Dr. Zechuan Lin is a faculty member and instructor at Yale School of Medicine’s Stephen & Denise Adams Center for Parkinson’s Disease Research. He investigates the genomic functions of complex brain diseases. Dr. Lin received his PhD in integrative biology from Peking University, with postdoctoral training in computational neurogenomics from Harvard Medical School/Brigham & Women’s Hospital. 
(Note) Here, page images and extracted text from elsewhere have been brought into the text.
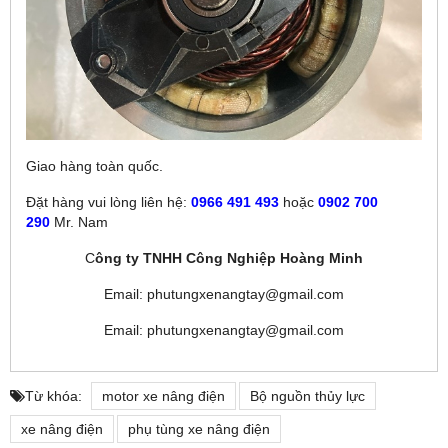
Giao hàng toàn quốc.
Đặt hàng vui lòng liên hệ:
0966 491 493
hoặc
0902 700
290
Mr. Nam
C
ông ty TNHH Công Nghiệp Hoàng Minh
Email: phutungxenangtay@gmail.com
Email: phutungxenangtay@gmail.com
Từ khóa:
motor xe nâng điện
Bộ nguồn thủy lực
xe nâng điện
phụ tùng xe nâng điện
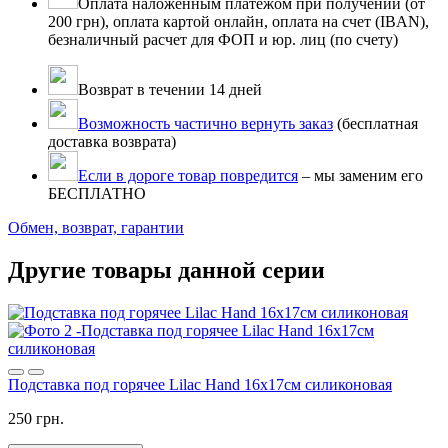
Оплата наложенным платежом при получении (от
200 грн), оплата картой онлайн, оплата на счет (IBAN),
безналичный расчет для ФОП и юр. лиц (по счету)
Возврат в течении 14 дней
Возможность частично вернуть заказ
(бесплатная
доставка возврата)
Если в дороге товар повредится
– мы заменим его
БЕСПЛАТНО
Обмен, возврат, гарантии
Другие товары данной серии
Подставка под горячее Lilac Hand 16x17см силиконовая
250 грн.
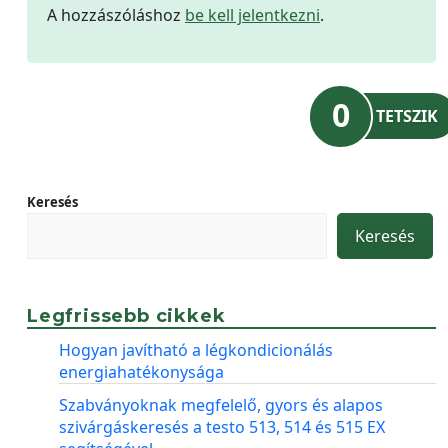
A hozzászóláshoz
be kell jelentkezni
.
0
TETSZIK
Keresés
Keresés
Legfrissebb cikkek
Hogyan javítható a légkondicionálás
energiahatékonysága
Szabványoknak megfelelő, gyors és alapos
szivárgáskeresés a testo 513, 514 és 515 EX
Dr. Lin is an experienced statistical geneticist who leads the Parkinson’s functional genomics studies and brain single cell/spatial eQTL studies at Yale School of Medicine’s Stephen & Denise Adams Center for Parkinson’s Disease Research. Dr. Lin is also one of the leaders of the Quality Control Working Group on Single Cell Omics of the Aligning Science Across Parkinson’s Collaborative Research Network (ASAP CRN), a research community aimed at advancing basic research in Parkinson’s disease by fostering collaboration and resources. 

Objectives/Background:

Inherited DNA changes account for about one-third or less of Parkinson’s disease (PD) risk. However, large studies comparing over a million people with and without PD have found thousands of non-coding DNA changes linked to the disease in areas of the genome that are not transcribed into RNA and protein themselves, but rather alter how other genes are turned on and off. These advances have not translated into new medicines because we don’t know which genes these DNA changes affect. Our earlier work analyzed over four million brain cells and identified 125 possible PD-related genes, and the specific brain cell types where they might act. We hypothesize that non-coding DNA changes associated with PD produce their effect by altering how these 125 genes work in the dopamine-making brain cells affected in PD. 

It is our objective to find the specific genes linked to PD using genetic data from over 1,200 human brains. 

Methods/Design:

This study will evaluate genes in the dopamine-producing brain cells which have been identified as being associated with PD. We will examine how DNA changes in non-coding regions work by altering the expression of these genes in dopaminergic neurons from people with and without PD, including early disease stages. Next, we will test these effects in brain tissue samples from 256 people. Finally, we will map exactly where these changes happen in the brain using high-resolution imaging of 100 midbrains. 

Relevance to Diagnosis/Treatment of Parkinson’s Disease:

This study will identify and confirm the brain-cell-specific genetic changes linked to PD, map exactly where they occur, and reveal new targets for treatment. This approach could also help connect genetic discoveries to brain function in other brain disorders.